- **課題 A**
下にあるすべてのエントリーの各行を、空行を除いて番号付きリストとして並べてください。画像は答えに含めないでください。
- **課題 B**
下に示す風俗画についての抜粋を、その最後の文の後から書き進めてください。

英語でgenre painting,フランス語でpeinture de genre,ドイツ語でGenremalerei,Sittenbildという。近代の美術批評で一般に定義する風俗画とは,いかなる社会階層,職業であれ,また人間の年齢にも関係なく,彼らの現実の日常生活(家庭生活,労働やレクリエーション)を主題とする絵画,しかも特定個人ではなく無名の人々の生活を表した絵画である。したがって神話的主題,宗教的主題,聖人伝や英雄伝,君主の栄光化のアレゴリー,歴史物語,国家的儀式(皇帝の戴冠式など),公共生活に関する主題などは風俗画の対象外とされよう。しかし絵画史の流れには画家が宗教的主題を描きながら,時代の趨勢,社会の趣向,画家自身または依頼者の解釈によって,室内空間や衣服に同時代性を強調し,その挿話のもつ日常的側面の表現に力点を置く場合がある(フレマールの画家《メロードの祭壇画》のフランドル市民の家,16世紀のブラウンシュワイクのモノグラミスト《放蕩息子》の居酒屋,ベラスケス《マルタとマリアの家のキリスト》の台所など)。ゆえに風俗画の対象外となる主題でも,その中の“風俗画的要素”が後代の風俗画の台頭に重要な橋渡しをする作例をも十分考慮されねばならない。逆に平凡な日常生活の一情景を描いた風俗画が,実は道徳的・教訓的な寓意画(アレゴリー)の場合もある(17世紀のモレナールJ.M.Molenaer《婦人の世界》に示される〈虚無〉のアレゴリー)。後者も広義の風俗画に入るが,今後イコノグラフィーの研究が進み,これまで風俗画と分類された絵画も,寓意画,象徴画,世俗化された宗教画,また同時代的表現をもつ神話画として解釈されることもあろう。
神話画,宗教画,歴史画,静物画,肖像画などとともに,風俗画が絵画の一ジャンルとして分類されるようになったのは19世紀以降である。フランス語のジャンルgenreは本来〈種類〉〈類概念〉〈属〉を意味する。18世紀にディドロがgenreという語を使ったとき,花,果実,動物,山,森,林,家庭生活などの特殊な〈種類〉の絵を専門とする画家を意図していた。またフランスの画家J.B.グルーズが1769年,アカデミー入りを許可されたとき,初めて〈Peintre du genre〉と称号されたが,それは彼が当時の中産階級の道徳・教訓を主題とする〈特殊なタイプの絵画〉を敷衍させた画家という意味であった。19世紀になりブルクハルトが〈ネーデルラントの風俗画〉(1874)を講じたとき,ようやく今日とほぼ同じ意味での風俗画を意図したのである。

- **記録情報**
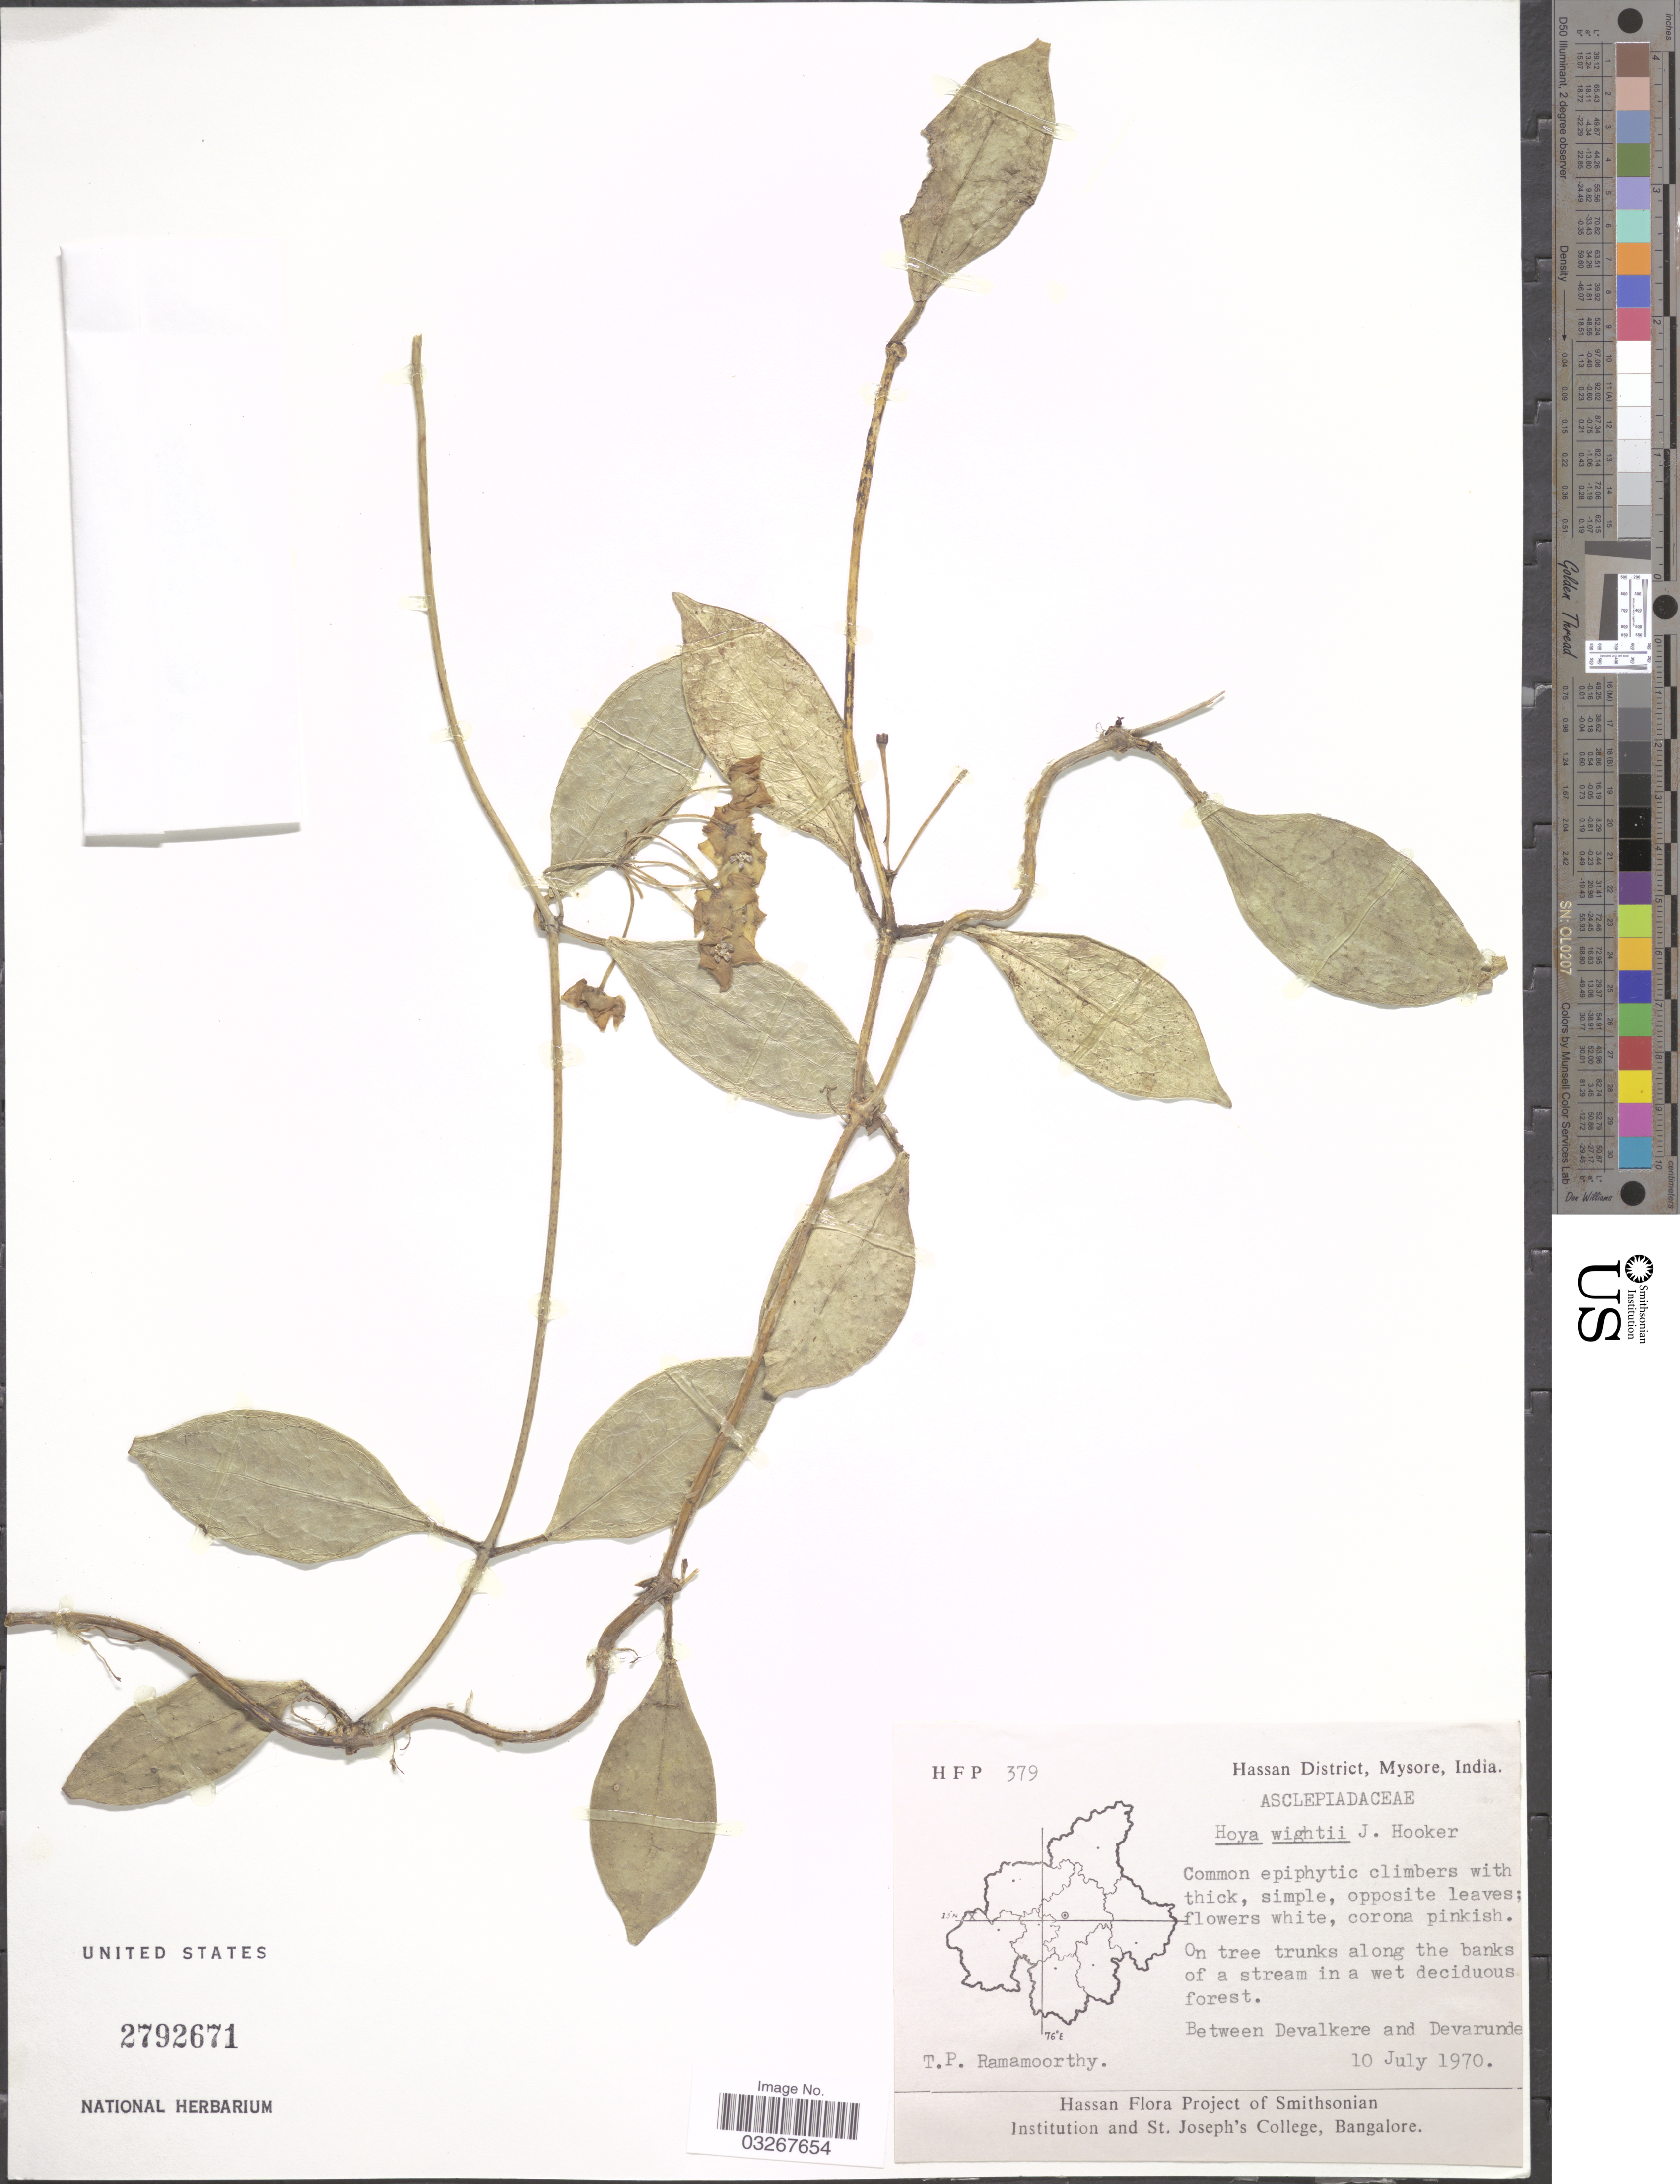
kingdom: Plantae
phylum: Tracheophyta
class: Magnoliopsida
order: Gentianales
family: Apocynaceae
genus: Hoya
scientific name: Hoya wightii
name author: Hook. f.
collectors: T. P. Ramamoorthy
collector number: HFP379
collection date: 1970-07-10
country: India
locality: Hassan District, Mysore, Between Devalkere and Devarunde.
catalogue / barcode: US 2792671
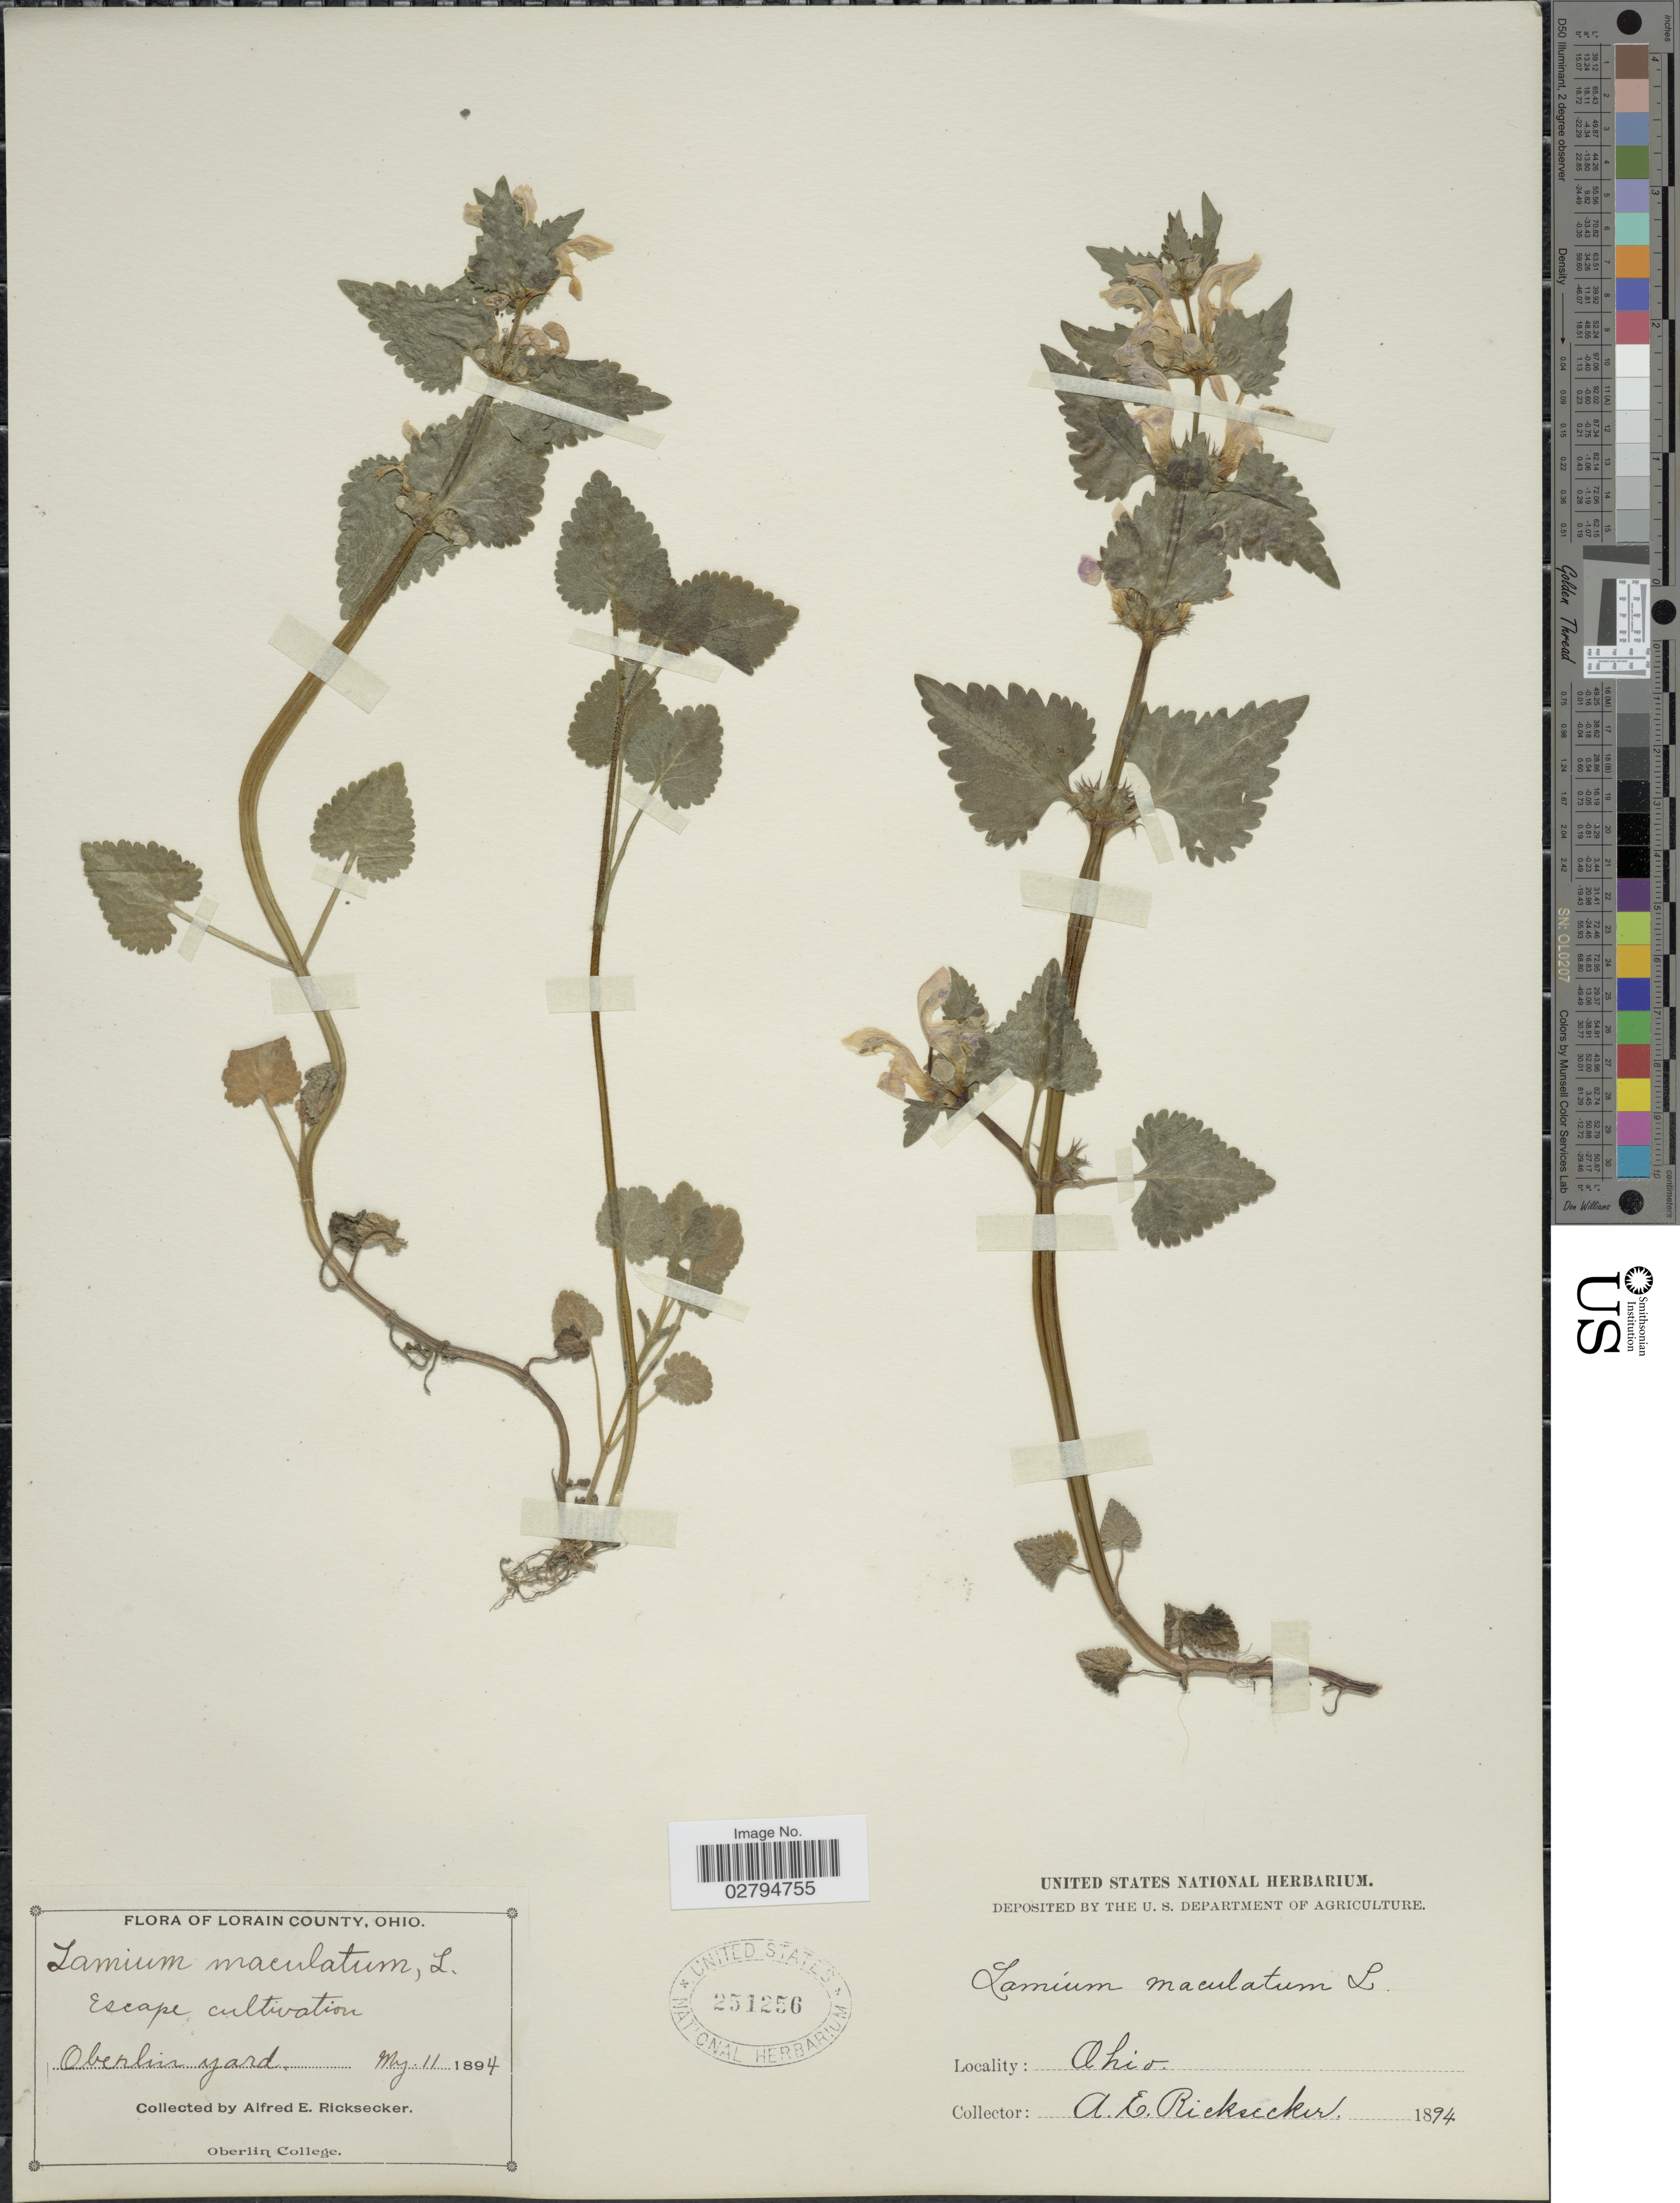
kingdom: Plantae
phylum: Tracheophyta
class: Magnoliopsida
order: Lamiales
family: Lamiaceae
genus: Lamium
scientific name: Lamium maculatum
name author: (L.) L.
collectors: A. E. Ricksecker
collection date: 1894-05-11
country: United States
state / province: Ohio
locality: Lorain County. Escape cultivation. Oberlin yard.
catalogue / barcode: US 251256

- **演習結果 A**
1. kingdom: Plantae
2. phylum: Tracheophyta
3. class: Magnoliopsida
4. order: Gentianales
5. family: Apocynaceae
6. genus: Hoya
7. scientific name: Hoya wightii
8. name author: Hook. f.
9. collectors: T. P. Ramamoorthy
10. collector number: HFP379
11. collection date: 1970-07-10
12. country: India
13. locality: Hassan District, Mysore, Between Devalkere and Devarunde.
14. catalogue / barcode: US 2792671
15. kingdom: Plantae
16. phylum: Tracheophyta
17. class: Magnoliopsida
18. order: Lamiales
19. family: Lamiaceae
20. genus: Lamium
21. scientific name: Lamium maculatum
22. name author: (L.) L.
23. collectors: A. E. Ricksecker
24. collection date: 1894-05-11
25. country: United States
26. state / province: Ohio
27. locality: Lorain County. Escape cultivation. Oberlin yard.
28. catalogue / barcode: US 251256

- **演習結果 B**
風俗画は時代によっては,神話画や歴史画の荘重様式(大様式)の支持者から軽蔑されることもあった。たとえば,今日風俗画の大画家と目されるフェルメール,ル・ナン兄弟,ラ・トゥールなどは死後忘れられ,20世紀になって復権をみることになった。このように風俗画は,その評価の歴史も合わせて考慮する必要があろう。
すでに古代エジプト,とくに第18王朝の墳墓内の壁画には,大饗宴を楽しんだり,化粧する貴婦人,また農耕や狩猟,漁労などの労働に従事する奴隷など,貴賤にかかわらず,日常生活やその風俗が描写されていた(図1)。ギリシアでは,ローマ時代の大プリニウスが《博物誌》の中で,画家ピラエイコスPiraeikosは床屋や靴屋など下層階級の生活を描きながら,大衆に特別の喜びを与え,その作品は多くの画家のものよりも高価な値段で売られた,と伝えている。だが,そのためピラエイコスは〈リュパログラフォス(下劣な主題の画家)〉とあだ名されてしまった。タブローも壁画も残されていないギリシア時代の風俗的主題は,チェスや輪回し,婚礼や婦人部屋を描いた壺絵にみられる。ローマ時代,とくにポンペイの壁画には,田園生活,染色作業場(図2)などの職人の仕事場,闘鶏などの大衆的娯楽など,日常の多様な光景がくりひろげられている。
中世における絵画は,いうまでもなく宗教的主題が主であった。ただ11世紀の《バイユーのタピスリー》には,調理や宴会の談笑の場面が描写され,また13~14世紀のイギリスやフランドルの写本には,その余白彩飾にスポーツや狩猟,猿の曲芸,人形芝居などさまざまな市民のレクリエーションが描かれ,中世人の〈遊び〉の世界がかいまみられる。といっても,これらはあくまでも副次的な場にみられる風俗表現であり,風俗画そのものではなかった。やがてジョットのスクロベーニ礼拝堂(パドバ)の《カナの婚礼》(1305ころ)や15世紀ケルン派の画家の《マリアの誕生》などで,婚宴や出産における当時の生活様式が導入されはじめる。15世紀後半から16世紀にかけてブリュージュで彩飾されたベニング工房の聖務日課書や時禱書では,月次の貴族の行事(新年の宴会,5月の舟遊び)や農民の野ら仕事(6月の羊の毛刈り,7月の乾草作り)が全ページ大ミニアチュールとして描かれ,16世紀ネーデルラントの風俗画の先駆をなした(図3)。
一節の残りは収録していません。